Rabbi Eliézer continue à comparer le tort que peut causer un Sage aux dommages causés par divers animaux. Au sens simple, chaque animal peut causer de plus en plus de tort que le suivant. La Michna nous enseigne que plus on manque de respect à un érudit en Torah, plus on risque de subir des préjudices.

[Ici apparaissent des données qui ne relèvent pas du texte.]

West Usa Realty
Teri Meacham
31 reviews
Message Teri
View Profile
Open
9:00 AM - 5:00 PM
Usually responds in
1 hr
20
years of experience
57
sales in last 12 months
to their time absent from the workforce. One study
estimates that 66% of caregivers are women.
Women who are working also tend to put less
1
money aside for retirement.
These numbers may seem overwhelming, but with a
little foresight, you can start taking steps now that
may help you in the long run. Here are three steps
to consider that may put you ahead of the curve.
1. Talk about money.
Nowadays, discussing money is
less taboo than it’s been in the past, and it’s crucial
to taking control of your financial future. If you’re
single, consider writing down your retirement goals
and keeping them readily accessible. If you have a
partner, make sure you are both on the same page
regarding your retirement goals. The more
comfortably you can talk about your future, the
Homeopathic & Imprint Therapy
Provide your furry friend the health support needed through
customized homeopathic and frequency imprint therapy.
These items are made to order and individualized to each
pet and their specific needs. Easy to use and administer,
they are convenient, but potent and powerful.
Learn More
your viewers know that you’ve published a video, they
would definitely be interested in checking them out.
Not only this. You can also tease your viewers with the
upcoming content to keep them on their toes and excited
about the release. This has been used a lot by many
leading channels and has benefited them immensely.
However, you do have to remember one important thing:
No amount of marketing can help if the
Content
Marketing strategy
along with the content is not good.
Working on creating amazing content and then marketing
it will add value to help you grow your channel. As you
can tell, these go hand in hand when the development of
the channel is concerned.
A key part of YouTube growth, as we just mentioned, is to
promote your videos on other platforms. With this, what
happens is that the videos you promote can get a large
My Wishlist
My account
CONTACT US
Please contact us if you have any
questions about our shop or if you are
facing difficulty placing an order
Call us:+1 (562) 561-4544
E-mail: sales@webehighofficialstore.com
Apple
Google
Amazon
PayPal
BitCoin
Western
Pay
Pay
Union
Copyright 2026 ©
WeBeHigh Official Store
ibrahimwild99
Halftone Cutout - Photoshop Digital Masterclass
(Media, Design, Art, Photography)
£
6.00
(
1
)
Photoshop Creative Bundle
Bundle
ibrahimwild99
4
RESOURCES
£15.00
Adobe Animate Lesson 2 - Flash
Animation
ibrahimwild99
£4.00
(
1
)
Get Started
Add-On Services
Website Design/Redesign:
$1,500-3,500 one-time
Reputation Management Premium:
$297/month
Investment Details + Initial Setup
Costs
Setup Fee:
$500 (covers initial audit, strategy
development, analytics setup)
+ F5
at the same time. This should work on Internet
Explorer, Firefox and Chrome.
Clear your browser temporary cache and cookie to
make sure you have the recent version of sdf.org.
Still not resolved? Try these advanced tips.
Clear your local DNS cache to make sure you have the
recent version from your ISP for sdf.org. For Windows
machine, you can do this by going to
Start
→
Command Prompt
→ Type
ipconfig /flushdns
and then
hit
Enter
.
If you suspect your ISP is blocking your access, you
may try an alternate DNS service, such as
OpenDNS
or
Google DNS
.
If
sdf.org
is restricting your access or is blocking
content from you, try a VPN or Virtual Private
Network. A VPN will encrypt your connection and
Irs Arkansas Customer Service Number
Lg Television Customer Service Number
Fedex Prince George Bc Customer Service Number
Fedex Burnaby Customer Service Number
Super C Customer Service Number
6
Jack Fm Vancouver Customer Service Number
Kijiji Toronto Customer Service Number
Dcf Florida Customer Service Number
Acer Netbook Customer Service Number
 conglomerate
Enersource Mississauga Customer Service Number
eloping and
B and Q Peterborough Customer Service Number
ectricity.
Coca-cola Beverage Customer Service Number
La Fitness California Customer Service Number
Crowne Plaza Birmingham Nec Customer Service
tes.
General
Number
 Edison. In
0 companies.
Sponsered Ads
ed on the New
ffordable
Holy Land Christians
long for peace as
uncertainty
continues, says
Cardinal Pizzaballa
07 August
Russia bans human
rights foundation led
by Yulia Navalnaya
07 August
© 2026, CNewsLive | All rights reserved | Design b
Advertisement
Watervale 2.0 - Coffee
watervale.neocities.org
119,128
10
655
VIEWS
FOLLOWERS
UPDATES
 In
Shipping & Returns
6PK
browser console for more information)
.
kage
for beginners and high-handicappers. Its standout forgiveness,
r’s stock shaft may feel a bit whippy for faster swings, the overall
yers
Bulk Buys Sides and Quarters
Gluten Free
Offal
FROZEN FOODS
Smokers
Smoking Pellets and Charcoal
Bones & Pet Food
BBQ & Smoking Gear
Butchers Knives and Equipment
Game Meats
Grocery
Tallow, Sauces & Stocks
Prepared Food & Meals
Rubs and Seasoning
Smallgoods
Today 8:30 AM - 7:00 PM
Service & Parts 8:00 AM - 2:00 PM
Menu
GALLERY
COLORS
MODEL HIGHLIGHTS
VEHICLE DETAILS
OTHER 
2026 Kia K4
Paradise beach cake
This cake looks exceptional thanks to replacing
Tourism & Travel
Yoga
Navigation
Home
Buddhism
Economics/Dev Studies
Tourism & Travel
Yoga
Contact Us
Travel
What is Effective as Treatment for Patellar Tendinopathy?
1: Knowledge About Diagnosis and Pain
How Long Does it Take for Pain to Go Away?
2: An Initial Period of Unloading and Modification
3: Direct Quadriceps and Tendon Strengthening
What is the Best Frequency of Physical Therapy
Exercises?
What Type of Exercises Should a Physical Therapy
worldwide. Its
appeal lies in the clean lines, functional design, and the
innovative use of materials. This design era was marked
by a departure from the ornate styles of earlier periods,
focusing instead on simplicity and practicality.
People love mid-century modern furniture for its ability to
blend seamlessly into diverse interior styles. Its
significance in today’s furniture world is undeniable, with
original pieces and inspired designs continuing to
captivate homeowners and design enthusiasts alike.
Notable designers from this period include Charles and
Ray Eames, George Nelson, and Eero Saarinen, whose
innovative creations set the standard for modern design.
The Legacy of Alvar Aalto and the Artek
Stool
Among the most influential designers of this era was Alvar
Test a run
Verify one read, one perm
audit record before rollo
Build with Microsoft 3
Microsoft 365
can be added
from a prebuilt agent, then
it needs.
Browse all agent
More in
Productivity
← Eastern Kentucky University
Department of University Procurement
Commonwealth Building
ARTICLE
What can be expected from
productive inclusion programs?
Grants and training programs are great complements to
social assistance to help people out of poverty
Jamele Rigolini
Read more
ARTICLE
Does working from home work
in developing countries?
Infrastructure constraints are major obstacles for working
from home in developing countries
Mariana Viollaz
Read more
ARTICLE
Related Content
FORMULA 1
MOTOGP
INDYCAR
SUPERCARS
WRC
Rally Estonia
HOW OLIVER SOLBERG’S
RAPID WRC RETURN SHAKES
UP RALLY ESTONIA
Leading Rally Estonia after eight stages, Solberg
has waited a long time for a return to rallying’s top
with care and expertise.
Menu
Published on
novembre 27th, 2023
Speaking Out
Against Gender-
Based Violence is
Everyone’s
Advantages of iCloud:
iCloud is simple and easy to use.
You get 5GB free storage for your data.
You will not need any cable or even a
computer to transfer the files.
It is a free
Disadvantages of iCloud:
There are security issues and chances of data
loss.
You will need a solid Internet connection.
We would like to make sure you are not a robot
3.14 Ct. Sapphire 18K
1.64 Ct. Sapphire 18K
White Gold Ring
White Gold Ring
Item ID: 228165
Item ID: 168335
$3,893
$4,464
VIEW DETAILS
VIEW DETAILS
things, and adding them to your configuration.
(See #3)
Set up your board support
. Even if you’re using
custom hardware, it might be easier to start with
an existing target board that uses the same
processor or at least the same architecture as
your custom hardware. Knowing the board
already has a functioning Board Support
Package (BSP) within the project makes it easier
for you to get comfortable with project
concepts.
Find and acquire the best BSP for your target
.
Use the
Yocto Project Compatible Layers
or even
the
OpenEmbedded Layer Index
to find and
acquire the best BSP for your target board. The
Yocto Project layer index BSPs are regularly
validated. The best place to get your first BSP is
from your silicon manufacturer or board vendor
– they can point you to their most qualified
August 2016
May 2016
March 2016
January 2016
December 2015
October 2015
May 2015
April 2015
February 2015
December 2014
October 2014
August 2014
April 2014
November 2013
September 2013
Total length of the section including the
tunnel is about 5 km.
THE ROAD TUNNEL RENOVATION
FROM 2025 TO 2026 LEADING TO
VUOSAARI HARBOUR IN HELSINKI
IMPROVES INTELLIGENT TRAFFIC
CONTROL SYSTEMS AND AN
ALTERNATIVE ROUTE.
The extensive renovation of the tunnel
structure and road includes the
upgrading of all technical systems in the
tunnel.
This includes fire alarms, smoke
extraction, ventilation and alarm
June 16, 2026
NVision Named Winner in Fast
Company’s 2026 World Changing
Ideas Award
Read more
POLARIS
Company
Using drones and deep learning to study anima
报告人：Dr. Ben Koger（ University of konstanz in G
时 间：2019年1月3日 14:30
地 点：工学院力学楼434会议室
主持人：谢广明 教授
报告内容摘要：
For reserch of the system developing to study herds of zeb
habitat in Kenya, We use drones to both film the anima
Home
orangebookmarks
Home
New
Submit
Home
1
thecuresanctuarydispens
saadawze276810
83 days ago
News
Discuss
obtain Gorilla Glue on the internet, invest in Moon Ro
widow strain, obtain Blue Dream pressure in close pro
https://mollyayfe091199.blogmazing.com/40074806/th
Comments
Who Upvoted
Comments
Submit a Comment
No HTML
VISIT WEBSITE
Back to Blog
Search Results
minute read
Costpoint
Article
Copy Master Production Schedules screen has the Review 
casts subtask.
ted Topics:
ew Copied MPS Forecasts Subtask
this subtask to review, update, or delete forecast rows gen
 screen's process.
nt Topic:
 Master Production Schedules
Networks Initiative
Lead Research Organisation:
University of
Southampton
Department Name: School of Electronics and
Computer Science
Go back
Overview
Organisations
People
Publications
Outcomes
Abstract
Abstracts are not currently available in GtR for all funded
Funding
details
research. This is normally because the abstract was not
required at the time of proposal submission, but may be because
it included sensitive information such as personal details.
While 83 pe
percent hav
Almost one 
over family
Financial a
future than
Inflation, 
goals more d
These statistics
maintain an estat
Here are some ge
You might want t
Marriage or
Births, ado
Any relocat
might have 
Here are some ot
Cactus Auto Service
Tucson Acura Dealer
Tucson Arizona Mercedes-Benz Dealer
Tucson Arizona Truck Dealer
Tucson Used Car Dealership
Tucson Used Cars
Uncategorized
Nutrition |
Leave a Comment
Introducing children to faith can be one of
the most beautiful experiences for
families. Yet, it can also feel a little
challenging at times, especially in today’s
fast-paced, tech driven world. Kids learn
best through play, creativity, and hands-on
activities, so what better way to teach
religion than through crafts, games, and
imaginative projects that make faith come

Rabbi Eliézer conclut en affirmant que toutes leurs paroles sont telles des braises. Il ajoute ici que même leur discours ordinaire peut avoir un puissant impact sur leur entourage. Un jour, le Malbim, alors jeune homme, se trouvait dans la synagogue du 'Hatam Sofer, qui était le Gadol Hador, le grand Rav de la génération. Le Malbim prit la parole pendant longtemps et au terme de son discours, épuisé, il s'assit par inadvertance à la place du 'Hatam Sofer. Le 'Hatam Sofer arriva et lui demanda de garder sa place. Il visait qu'il devait rester à sa place (mais il était peut-être mécontent de l'action du Malbim), mais le Malbim eut le sentiment, qu'à partir de ce moment-là, il fut incapable de progresser de la même manière qu'avant, en raison de ces quelques paroles du Gadol Hador.

Il est important de mentionner que ces idées s'appliquent égaiement aux Sages qui ne sont plus de ce monde.

Un jeune homme consulta un jour le Rav 'Haïm Kanievsky pour solliciter son aide. On avait diagnostiqué au père de l'homme une tumeur au cerveau et les médecins lui donnaient peu de chances. Le visiteur demanda au Rav Kanievsky s'il avait un conseil pour lui. Dans la salle se trouvait également Rav Kreiswirth.[2]Rav Kreiswirth demanda s'il pouvait suggérer quelque chose, et Rav 'Haïm le lui permit immédiatement : « Je pense avoir une excellente idée à vous suggérer : participez à la publication d'un ouvrage, le Choèl Ouméchiv, du Rav Nathansohn.[3]» Cette suggestion était assez surprenante, mais si le Rav Kreiswirth l'avait suggérée, il avait certainement une bonne raison. Après le départ de l'homme, Rav Kanievsky demanda au Rav Kreswirth ce qui l'avait incité à proposer une telle idée.

« Je connais le père de cet homme et je l'ai entendu dénigrer cet ouvrage. Je sais d'après la Guémara que si un homme parle avec mépris d'un Talmid 'Hakham, Ein Réfoua Lémékato – il n'y a pas de guérison pour l'offense causée. Mais il peut peut-être se repentir en investissant du temps et de l'argent en accordant l'honneur dû à cet ouvrage. » Le fils suivit ces instructions et quelques mois plus tard, le père se rétablit totalement.[4]

Ce récit nous enseigne deux leçons capitales : premièrement, même si l'on ne participe pas à une véritable Ma'hloket (controverse) contre un Talmid 'Hakham, toute forme de discours négatif est considéré comme un Bizayon Talmidé 'Hakhamim (une humiliation aux érudits en Torah) - et est jugée avec une grande sévérité – nous voyons également que cela s'applique même si le Talmid 'Hakham n'est plus en vie. Cette histoire nous enseigne également un moyen de rectifier tout manque de respect que l'on aurait eu à l'égard des Talmidé 'Hakhamim, en œuvrant de manière à rendre honneur au Talmid 'Hakham en question. Puissions-nous tous mériter de faire honneur comme il se doit à nos Guédolim et à tous les Talmidé 'Hakhamim.

 

[1] Il s'agit d'un serpent très venimeux, proche de la vipère, qui peut même provoquer des blessures de loin.

[2] C'était un grand Rav – il était président du tribunal rabbinique d'Anvers et Roch Yéchiva de Merkaz Hatorah.

[3] L'un des A'haronim qui vivait au 19ème siècle.

[4] Rav Yéh'iel Spéro : Touched by theirs Tears, p.90-91.